## What the task requires
In the commentary on the Supreme Court's threshold ruling, copy everything from "Like all other" down to "regret that formulation." word for word.

## Document passage

• • •

The Supreme Court also rejected the applicant’s submission that when a Court determines whether or not the threshold is crossed, article 8 is engaged, and determined that article 8 only arises when the Court are deciding whether or not to make an order.   [I can’t say that i am happy about THAT either]

 

The second matter relates to Mr Feehan’s submission that the threshold set  by section 31(2) is not crossed if the deficits relate only to the character of the parents rather than to the quality of their parenting. His alternative submission is  that harm suffered or likely to be suffered by a child as a result of parental action or inaction may cross the threshold only if,  in so acting or failing to act, the parent or parents were deliberately or intentionally to have caused or to be likely to cause such harm. M is, of course, not responsible for her personality traits nor for her psychiatric disorders; and in effect the submission is that the dishonesty,animosities and obstructionism of the parents represent deficits only of character

and that, if and insofar as they might cause harm to Amelia,whom they love, the harm is neither deliberate nor intentional

 

This is an interesting one, taking us into issues of free will and determinism. I would agree partly with Mr Feehan QC  - I think that the threshold ought to get into quality of parenting or how the parenting impacts on the child, but I don’t go as far as saying that a parent is not responsible for elements of their personality which are beyond their control. (The latter, seems to me, to invite later ligitation on the basis of paedophilia being intrinsic to a person, rather than a conscious or deliberate choice on their part)

The Supreme Court rejected this anyway.  

 

One interesting addition from the Supreme Court was their debate about whether, when deciding whether a lower Court had mistakenly found threshold to be crossed (or vice versa) the test for the appellant Court should be the usual one (derived from Piglowska) that the Court had been “plainly wrong”  or whether in the context of the threshold, which is a binary value judgment – the evidence is there to satisfy it, or it is not, the test should simply be whether they were “wrong”

it is generally better to allow adjectives to speak for themselves without adverbial  support. What does “plainly” add to “wrong”? Either the word adds nothing or it serves to treat the determination under challenge with some slight extra level of generosity apt to one which is discretionary but not to one which is evaluative.

Like all other members of the court, I  consider that appellate review of a  determination whether the threshold is crossed should be conducted by reference  simply to whether it was wrong.

 

 

I think they may come to regret that formulation.

 

Going to the issue of threshold this passage in the judgment outlines why the majority of the Judges found that it was met and the decision was not wrong

The nature of the harm which concerned Judge Cryan was (i) “the emotional harm to [Amelia] likely to be caused by” (a) “the Mother’s somatisation disorder and factitious illness disorder”,

(b) “concerns … about the parents’ personality traits”,

(c) “her mother’s lying”,

(d) her father’s “active, but less chronic, tendency to dishonest

y and vulnerability to the misuse of drugs”, and

(ii) “physical harm to [Amelia]” which “can not be discounted, for example, by over treatment or inappropriate treatment by doctors”.

As to the possibility of such harm being prevented or acceptably mitigated, the Judge concluded that Amelia’s parents did not have “the capacity to engage with professionals in such a way that their behaviour will either be controlled or amended to bring about an environment where [Amelia] would be safe”. He explained that the result of this was that he could think of no “sufficiently reliable way” in which he could “fulfil [his] duty”

• • •

## Dataset entries
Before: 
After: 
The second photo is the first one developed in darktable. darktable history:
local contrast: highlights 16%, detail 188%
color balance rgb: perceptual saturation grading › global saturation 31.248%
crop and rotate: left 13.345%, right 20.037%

• • •

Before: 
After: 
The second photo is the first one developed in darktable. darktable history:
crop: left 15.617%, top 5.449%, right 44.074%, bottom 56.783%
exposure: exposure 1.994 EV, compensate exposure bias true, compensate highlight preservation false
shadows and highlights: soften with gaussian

• • •

## Reply to the exercise
Like all other members of the court, I  consider that appellate review of a  determination whether the threshold is crossed should be conducted by reference  simply to whether it was wrong.

 

 

I think they may come to regret that formulation.